◆ The task: Substitute "Manosque" for every occurrence of "Malijai" in the data below, and reproduce all of the text with nothing else changed. Leave the pictures out of your answer.

═══ Dataset entries

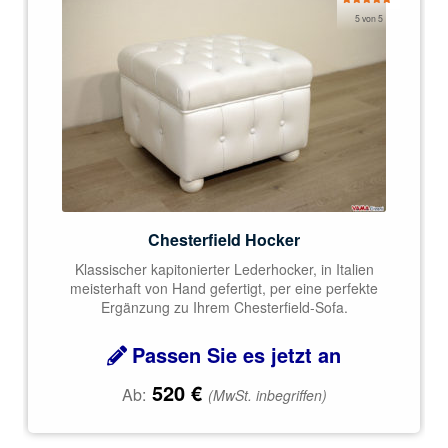
Bewertet
5 von 5
mit
5.00
von 5
Chesterfield Hocker
Klassischer kapitonierter Lederhocker, in Italien
meisterhaft von Hand gefertigt, per eine perfekte
Ergänzung zu Ihrem Chesterfield-Sofa.
Passen Sie es jetzt an
520
€
Ab:
(MwSt. inbegriffen)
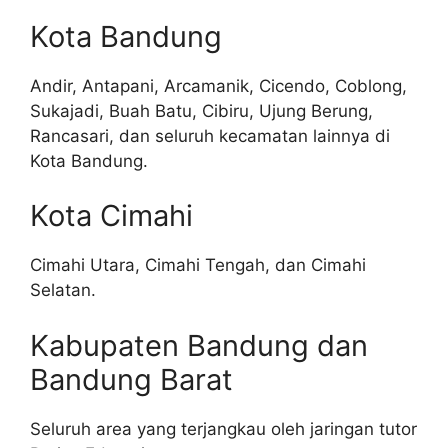
Kota Bandung
Andir, Antapani, Arcamanik, Cicendo, Coblong,
Sukajadi, Buah Batu, Cibiru, Ujung Berung,
Rancasari, dan seluruh kecamatan lainnya di
Kota Bandung.
Kota Cimahi
Cimahi Utara, Cimahi Tengah, dan Cimahi
Selatan.
Kabupaten Bandung dan
Bandung Barat
Seluruh area yang terjangkau oleh jaringan tutor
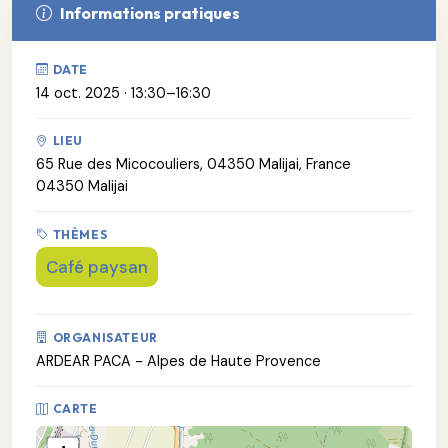
Informations pratiques
DATE
14 oct. 2025 · 13:30–16:30
LIEU
65 Rue des Micocouliers, 04350 Malijai, France
04350 Malijai
THÈMES
Café paysan
ORGANISATEUR
ARDEAR PACA - Alpes de Haute Provence
CARTE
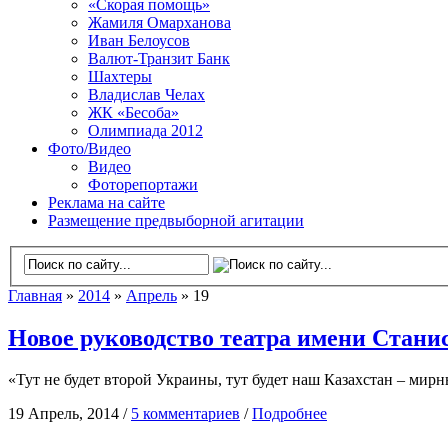
«Скорая помощь»
Жамиля Омарханова
Иван Белоусов
Валют-Транзит Банк
Шахтеры
Владислав Челах
ЖК «Бесоба»
Олимпиада 2012
Фото/Видео
Видео
Фоторепортажи
Реклама на сайте
Размещение предвыборной агитации
Главная
»
2014
»
Апрель
» 19
Новое руководство театра имени Стани
«Тут не будет второй Украины, тут будет наш Казахстан – ми
19 Апрель, 2014 /
5 комментариев
/
Подробнее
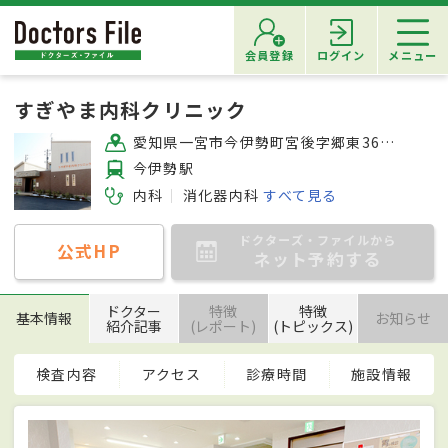
会員登録
ログイン
メニュー
すぎやま内科クリニック
愛知県一宮市今伊勢町宮後字郷東36 メディカルガーデンいまいせ内
今伊勢駅
内科
消化器内科
すべて見る
ドクターズ・ファイルから
公式HP
ネット予約する
ドクター
特徴
特徴
基本情報
お知らせ
紹介記事
(レポート)
(トピックス)
検査内容
アクセス
診療時間
施設情報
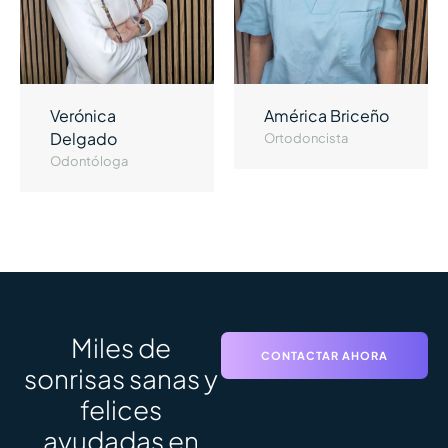
Verónica
América Briceño
Delgado
Ortodoncista
Odontóloga
Miles de
CONTACTAR AHORA
sonrisas sanas y
felices
ayudadas en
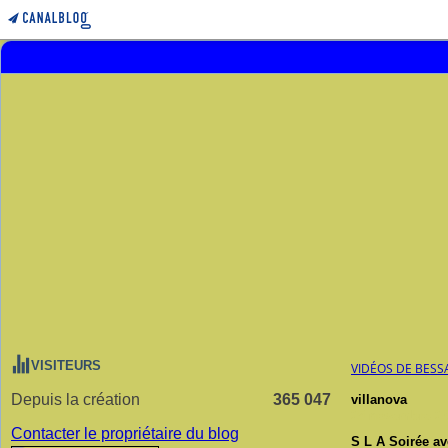
VISITEURS
VIDÉOS DE BESS
Depuis la création
365 047
villanova
25 novembre 2
Contacter le propriétaire du blog
S L A Soirée 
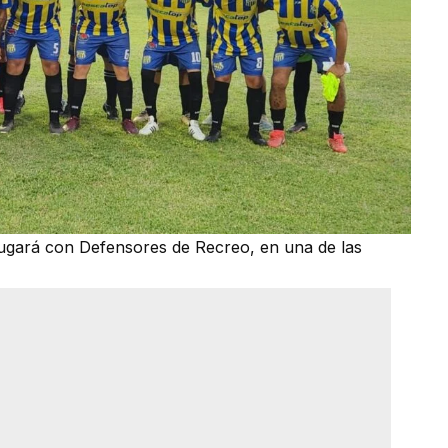
a jugará con Defensores de Recreo, en una de las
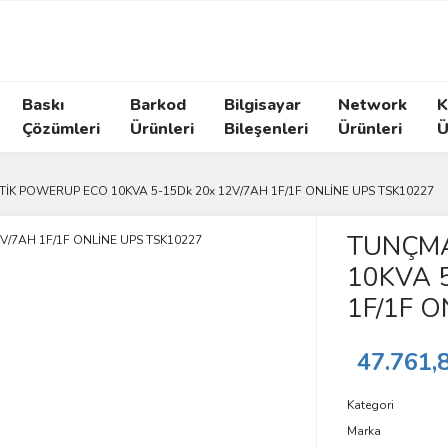
Baskı
Barkod
Bilgisayar
Network
K
Çözümleri
Ürünleri
Bileşenleri
Ürünleri
Ü
İK POWERUP ECO 10KVA 5-15Dk 20x 12V/7AH 1F/1F ONLİNE UPS TSK10227
TUNÇMA
10KVA 
1F/1F O
47.761,
Kategori
Marka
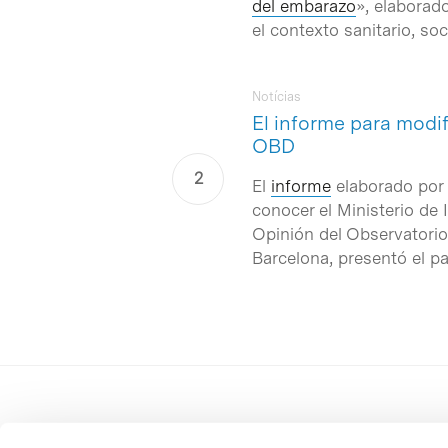
del embarazo
», elaborad
el contexto sanitario, so
Notícias
El informe para modif
OBD
El
informe
elaborado por 
conocer el Ministerio de
Opinión del Observatorio
Barcelona, presentó el 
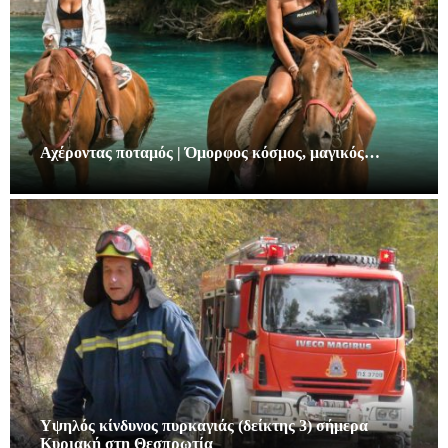
Αχέροντας ποταμός | Όμορφος κόσμος, μαγικός…
Υψηλός κίνδυνος πυρκαγιάς (δείκτης 3) σήμερα
Κυριακή στη Θεσπρωτία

══════

◆ Solution for this problem:
Bewertet
5 von 5
mit
5.00
von 5
Chesterfield Hocker
Klassischer kapitonierter Lederhocker, in Italien
meisterhaft von Hand gefertigt, per eine perfekte
Ergänzung zu Ihrem Chesterfield-Sofa.
Passen Sie es jetzt an
520
€
Ab:
(MwSt. inbegriffen)
Kota Bandung
Andir, Antapani, Arcamanik, Cicendo, Coblong,
Sukajadi, Buah Batu, Cibiru, Ujung Berung,
Rancasari, dan seluruh kecamatan lainnya di
Kota Bandung.
Kota Cimahi
Cimahi Utara, Cimahi Tengah, dan Cimahi
Selatan.
Kabupaten Bandung dan
Bandung Barat
Seluruh area yang terjangkau oleh jaringan tutor
Informations pratiques
DATE
14 oct. 2025 · 13:30–16:30
LIEU
65 Rue des Micocouliers, 04350 Manosque, France
04350 Manosque
THÈMES
Café paysan
ORGANISATEUR
ARDEAR PACA - Alpes de Haute Provence
CARTE
«Скорая помощь»
Жамиля Омарханова
Иван Белоусов
Валют-Транзит Банк
Шахтеры
Владислав Челах
ЖК «Бесоба»
Олимпиада 2012
Фото/Видео
Видео
Фоторепортажи
Реклама на сайте
Размещение предвыборной агитации
Главная
»
2014
»
Апрель
» 19
Новое руководство театра имени Стани
«Тут не будет второй Украины, тут будет наш Казахстан – ми
19 Апрель, 2014 /
5 комментариев
/
Подробнее
会員登録
ログイン
メニュー
すぎやま内科クリニック
愛知県一宮市今伊勢町宮後字郷東36 メディカルガーデンいまいせ内
今伊勢駅
内科
消化器内科
すべて見る
ドクターズ・ファイルから
公式HP
ネット予約する
ドクター
特徴
特徴
基本情報
お知らせ
紹介記事
(レポート)
(トピックス)
検査内容
アクセス
診療時間
施設情報
Verónica
América Briceño
Delgado
Ortodoncista
Odontóloga
Miles de
CONTACTAR AHORA
sonrisas sanas y
felices
ayudadas en
VISITEURS
VIDÉOS DE BESS
Depuis la création
365 047
villanova
25 novembre 2
Contacter le propriétaire du blog
S L A Soirée 
a jugará con Defensores de Recreo, en una de las
Baskı
Barkod
Bilgisayar
Network
K
Çözümleri
Ürünleri
Bileşenleri
Ürünleri
Ü
İK POWERUP ECO 10KVA 5-15Dk 20x 12V/7AH 1F/1F ONLİNE UPS TSK10227
TUNÇMA
10KVA 
1F/1F O
47.761,
Kategori
Marka
del embarazo
», elaborad
el contexto sanitario, so
Notícias
El informe para modif
OBD
El
informe
elaborado por 
conocer el Ministerio de
Opinión del Observatorio
Barcelona, presentó el 
Αχέροντας ποταμός | Όμορφος κόσμος, μαγικός…
Υψηλός κίνδυνος πυρκαγιάς (δείκτης 3) σήμερα
Κυριακή στη Θεσπρωτία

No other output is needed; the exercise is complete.